## Exercise aim
The entries below are to be repeated exactly, and their pictures left out.

Exercise inputs section start

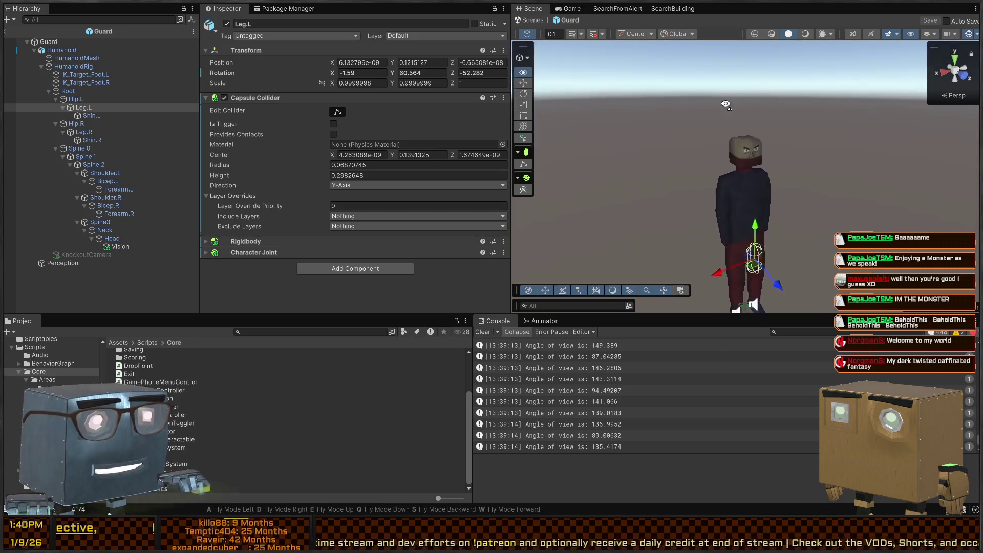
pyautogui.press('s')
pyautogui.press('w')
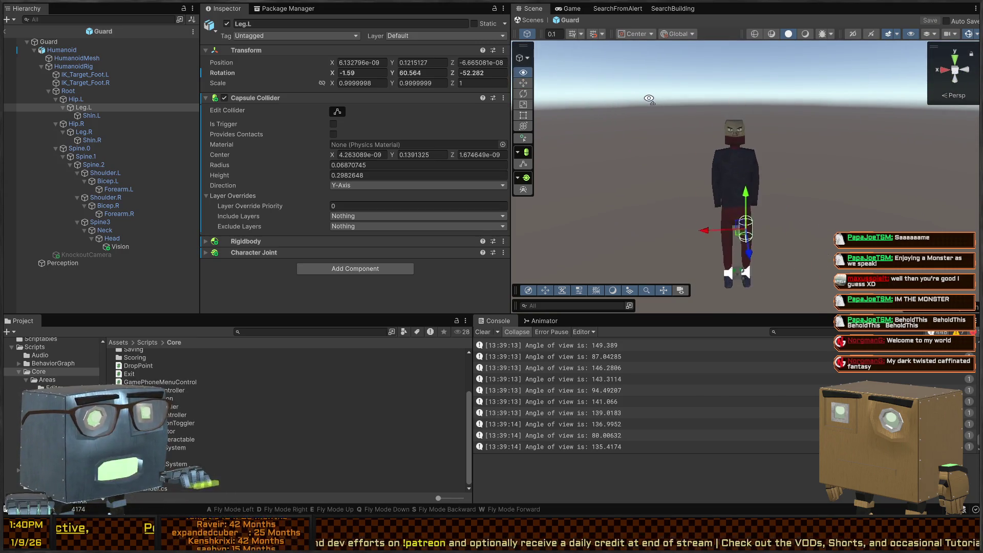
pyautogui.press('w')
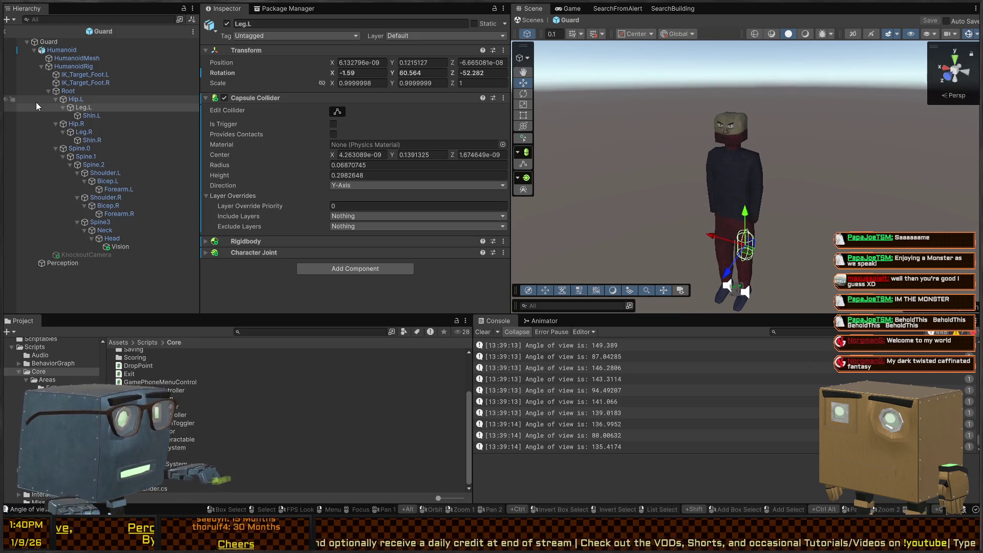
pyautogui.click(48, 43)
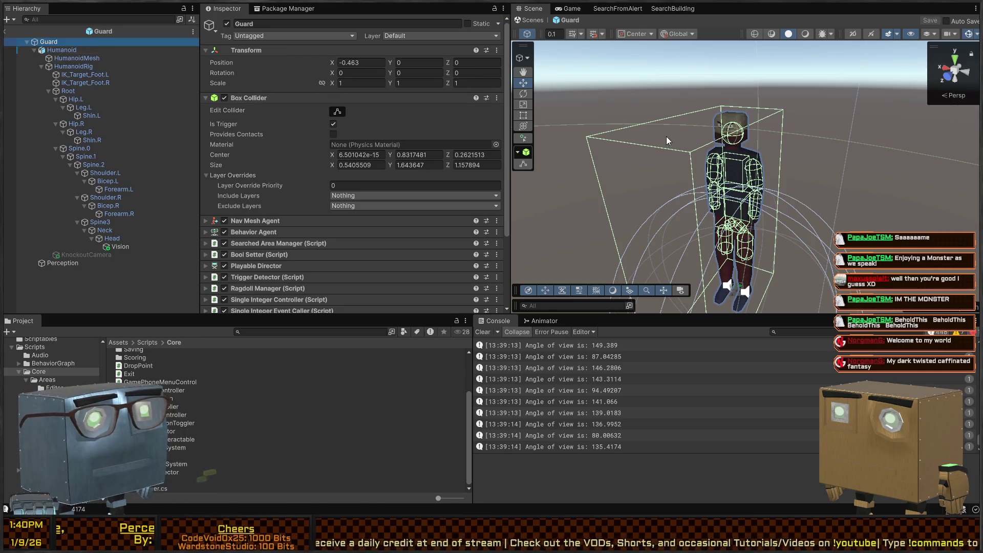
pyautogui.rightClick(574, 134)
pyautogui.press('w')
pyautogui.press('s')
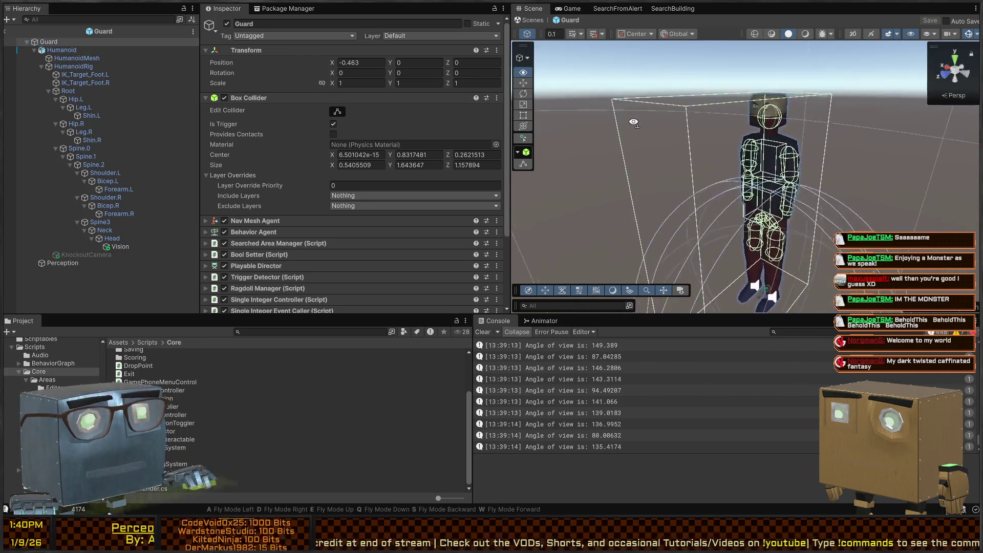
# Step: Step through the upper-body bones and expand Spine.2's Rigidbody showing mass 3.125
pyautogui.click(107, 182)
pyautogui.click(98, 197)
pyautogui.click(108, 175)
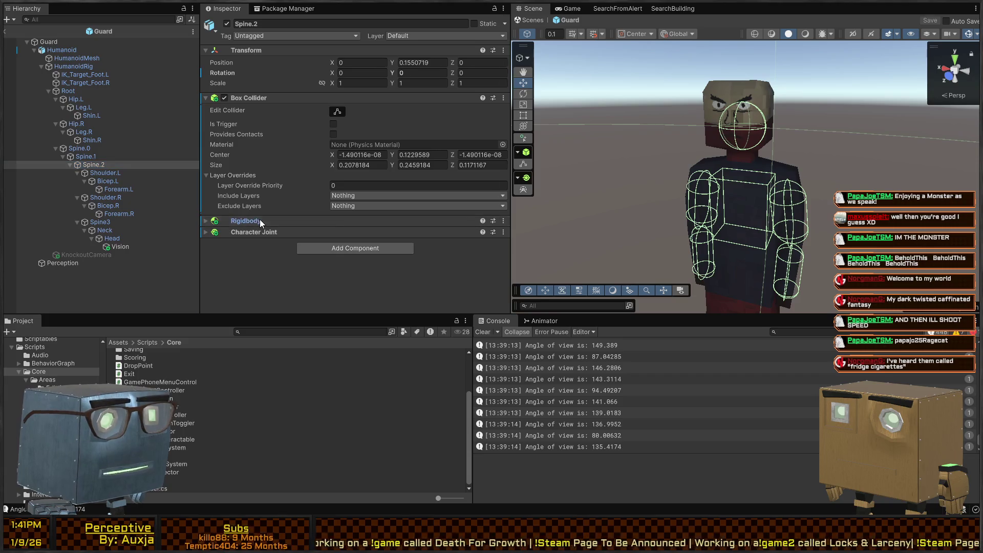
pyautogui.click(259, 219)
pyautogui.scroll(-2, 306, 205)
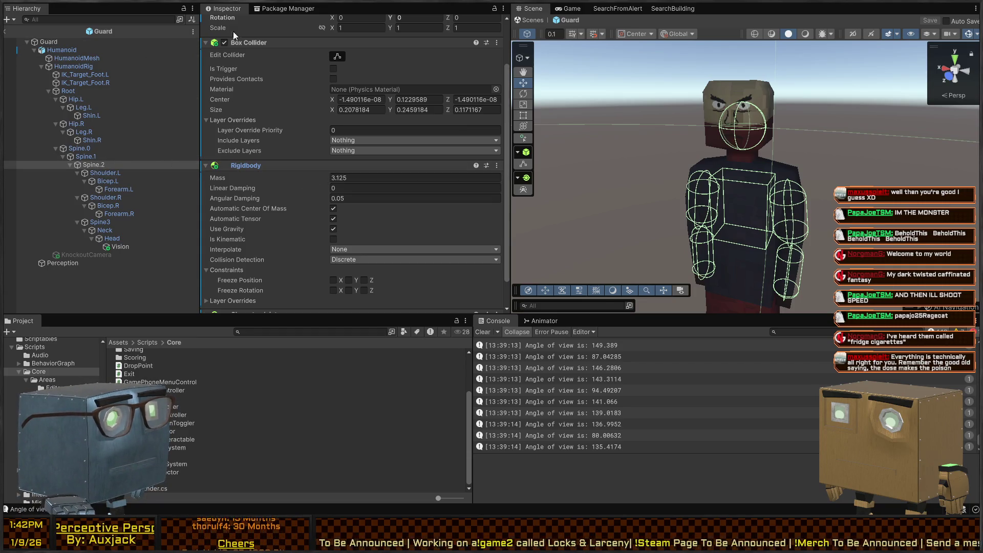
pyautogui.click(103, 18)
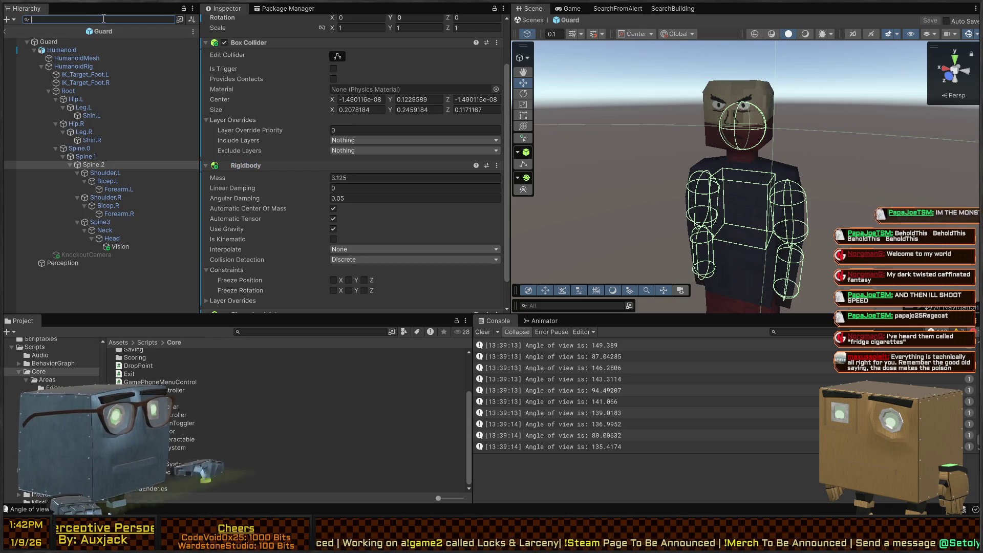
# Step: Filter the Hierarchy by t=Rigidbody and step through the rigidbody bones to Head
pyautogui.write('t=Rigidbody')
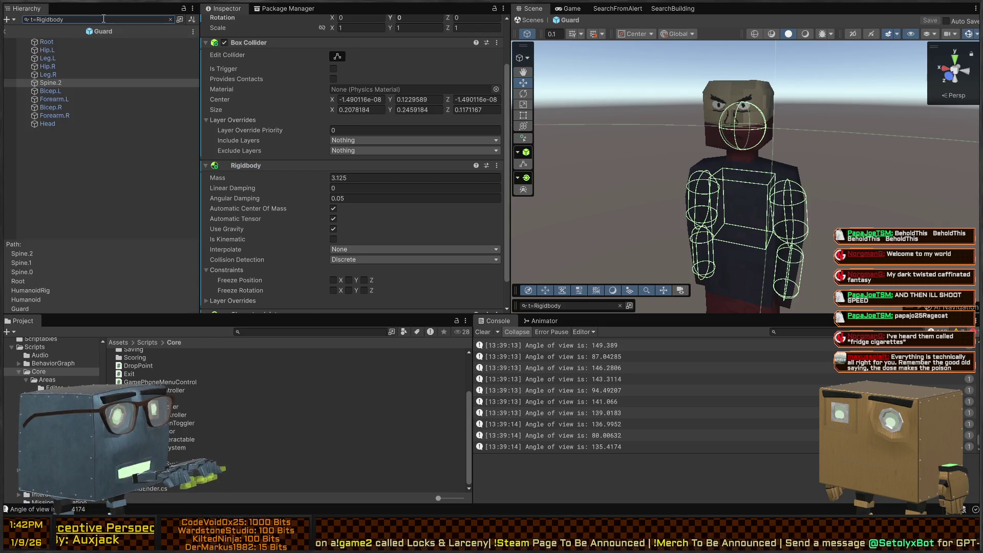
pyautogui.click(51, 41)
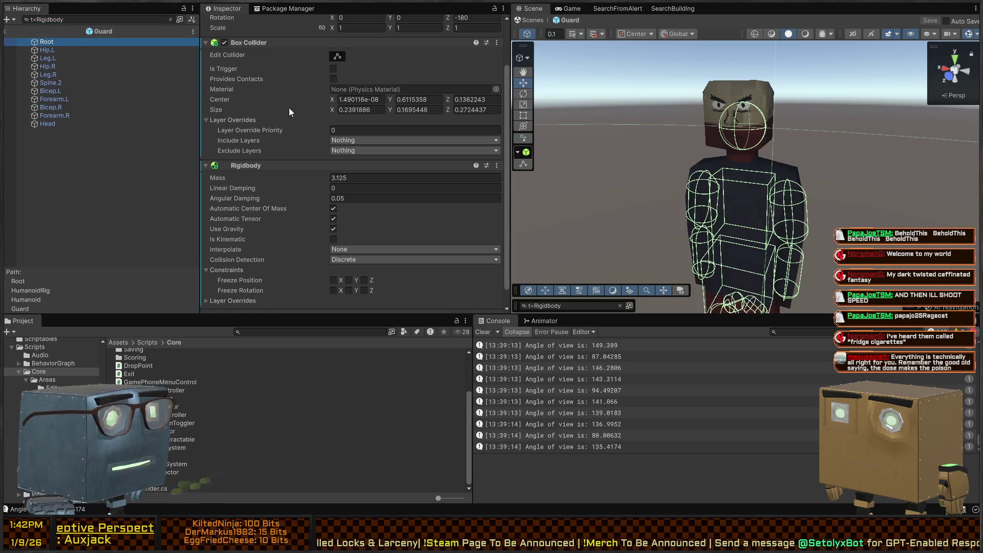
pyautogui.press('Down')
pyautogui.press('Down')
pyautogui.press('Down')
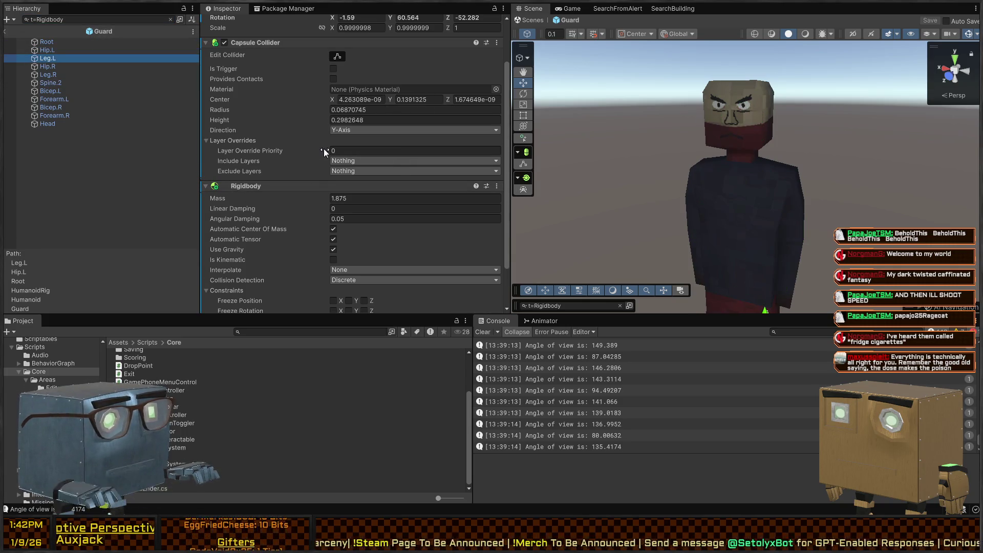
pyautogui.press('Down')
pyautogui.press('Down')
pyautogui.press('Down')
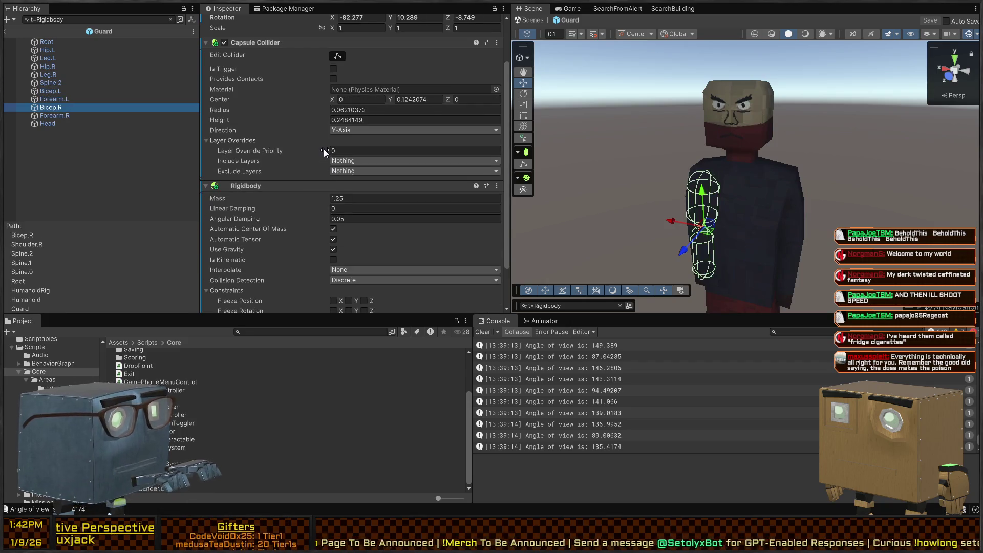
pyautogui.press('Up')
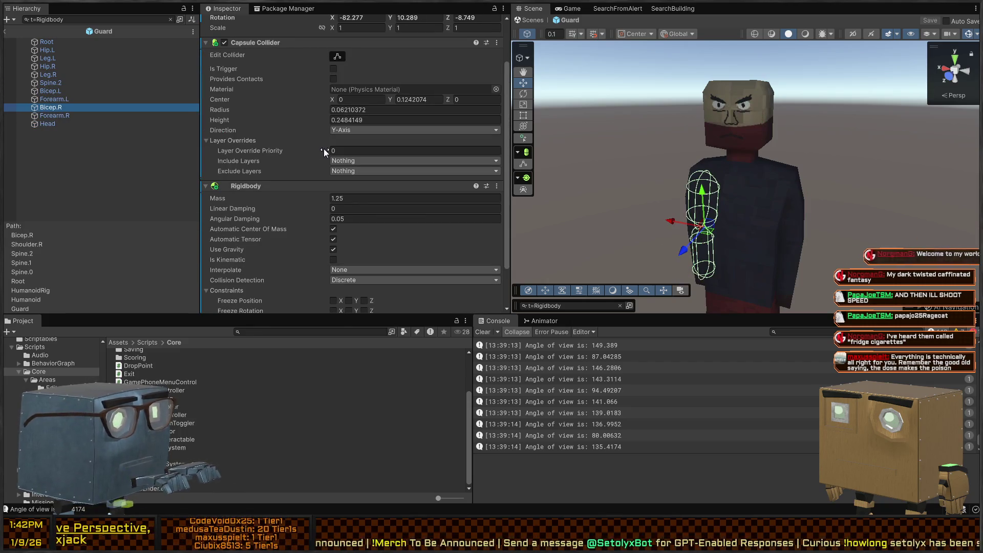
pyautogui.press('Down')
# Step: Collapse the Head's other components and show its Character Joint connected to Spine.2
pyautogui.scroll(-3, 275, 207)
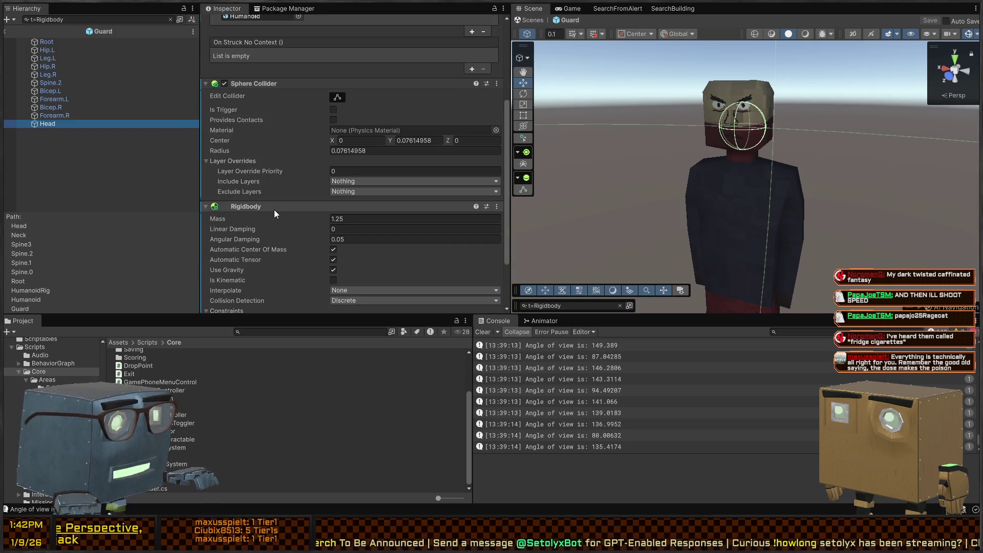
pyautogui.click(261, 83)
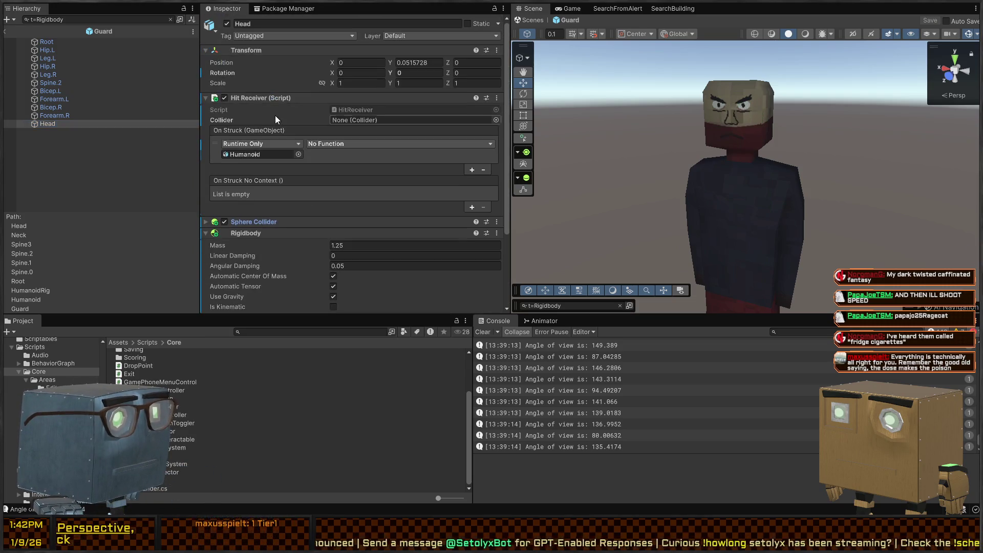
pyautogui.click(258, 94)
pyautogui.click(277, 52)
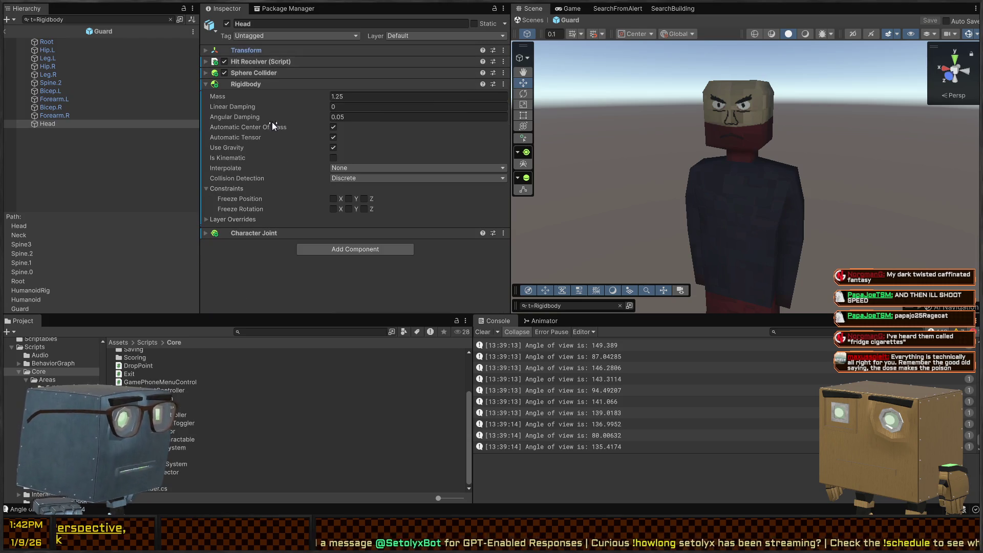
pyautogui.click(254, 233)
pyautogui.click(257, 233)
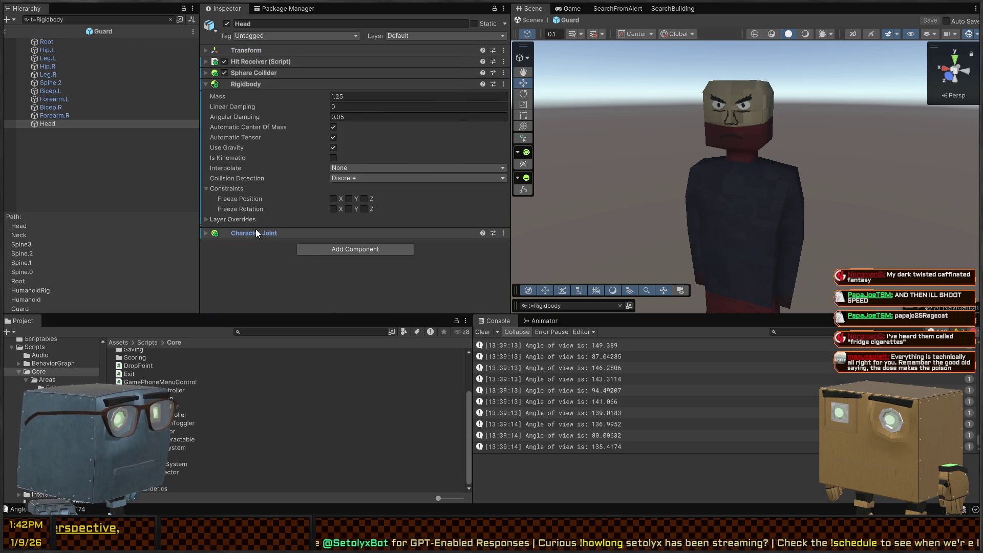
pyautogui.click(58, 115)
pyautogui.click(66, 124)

Exercise inputs section end

## Finished task
pyautogui.press('s')
pyautogui.press('w')
pyautogui.press('w')
pyautogui.click(48, 43)
pyautogui.rightClick(574, 134)
pyautogui.press('w')
pyautogui.press('s')
# Step: Step through the upper-body bones and expand Spine.2's Rigidbody showing mass 3.125
pyautogui.click(107, 182)
pyautogui.click(98, 197)
pyautogui.click(108, 175)
pyautogui.click(259, 219)
pyautogui.scroll(-2, 306, 205)
pyautogui.click(103, 18)
# Step: Filter the Hierarchy by t=Rigidbody and step through the rigidbody bones to Head
pyautogui.write('t=Rigidbody')
pyautogui.click(51, 41)
pyautogui.press('Down')
pyautogui.press('Down')
pyautogui.press('Down')
pyautogui.press('Down')
pyautogui.press('Down')
pyautogui.press('Down')
pyautogui.press('Up')
pyautogui.press('Down')
# Step: Collapse the Head's other components and show its Character Joint connected to Spine.2
pyautogui.scroll(-3, 275, 207)
pyautogui.click(261, 83)
pyautogui.click(258, 94)
pyautogui.click(277, 52)
pyautogui.click(254, 233)
pyautogui.click(257, 233)
pyautogui.click(58, 115)
pyautogui.click(66, 124)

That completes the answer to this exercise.